Marx-Engels Correspondence 1852

Marx To Engels
In Manchester


Source: MECW Volume 39, p. 20;
First published: in Der Briefwechsel zwischen F. Engels and K. Marx, 1913.


[London,] 24 January 1852, 28 Dean Street, Soho

Dear Frederic,

No more than a few lines, since a letter has just arrived from Bermbach in Cologne which I would like to be in your hands tomorrow. It is essential that you 1. send me a letter To the Editor of The Times on the Cologne affair, together with a few lines which I shall send in advance of the corpus delicti; 2. that you do the same in your own name to The Daily News although, of course, the actual corpus delicti, i.e. the insertion itself, will be signed ‘A Prussian’ or some such. I think that for The Times ‘Doctor’ and for The Daily News ‘Manchester Merchant’ would do better, i.e. have more chance of being accepted. Refer to people by their titles. Dr Becker, Dr (!) Bürgers, Dr Daniels, Dr Klein, Dr Jacobi, Otto (a chemist well known in German scientific circles), Röser and Nothjung. The Board of indicting magistrates at Cologne is the nec plus ultra of cowardice. By the way, under the terms of the new disciplinary law, judges are, at least nominally, no longer ‘irremovable’.

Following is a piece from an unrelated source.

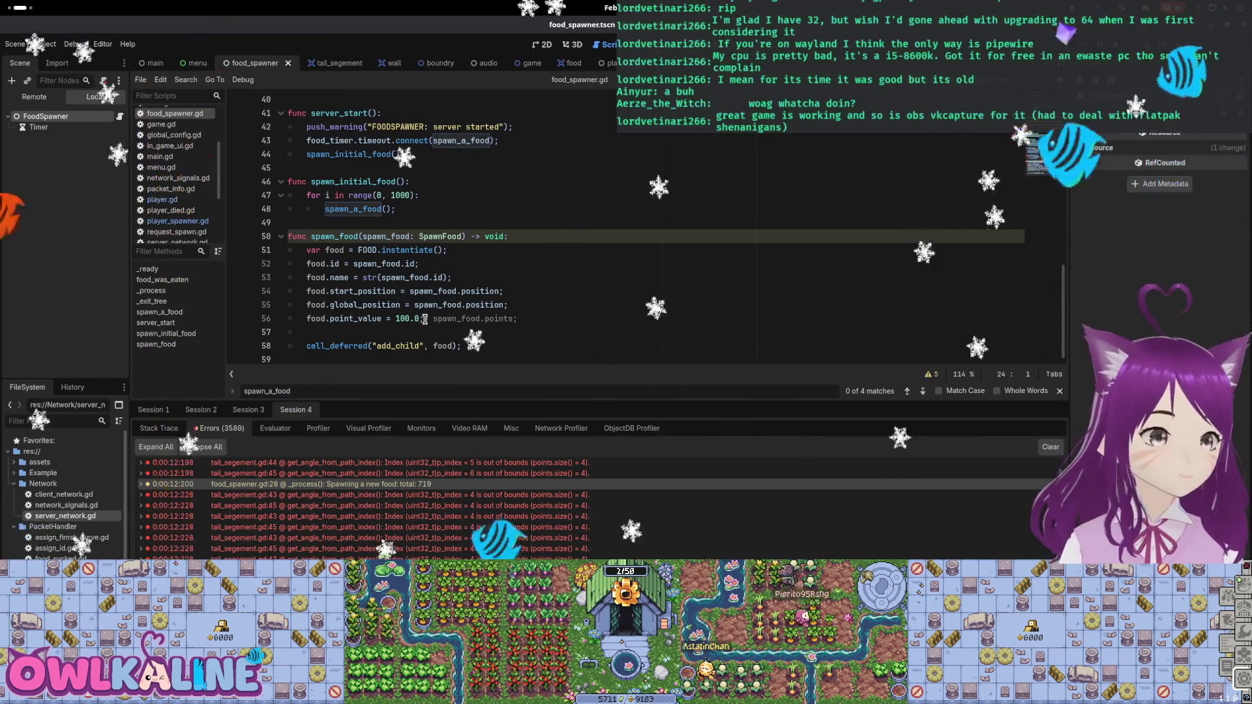
scroll(391, 232, up, 6)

Your article for Dana is splendid.

Of course I have only been able to send poor Weydemeyer one more article since you were here. This time my piles have afflicted me more grievously than the French Revolution. I shall see what I can do next week. The state of my posterior does not permit me to go to the Library yet.

Confiscation of the estates begged or stolen by the Orléans! Resignation of Fould! Persigny! Bravo! Ça marche!

It is strange how Army, Navy, colonies, Fortifications and the whole Administration have gone rotten under the rule of this curious regime of an aristocratic clique which the English bourgeois have by tradition lugged along with them at the head of the Executive power ever since 1688. After all that English presumption and liberal outcry inspired by Kossuth, after the cosmopolitan-philanthropic-commercial hymns of peace during the Exhibition, in short, after this period of bourgeois megalomania, it is refreshing when the canaille now come to discover that not something, but everything, is rotten in the State of Denmark. And then, too, these gents take an altogether too complacent view of the struggles on the Continent.

Salut.

Your
K. M.

Send back the two enclosed letters by return, Cluss, at any rate.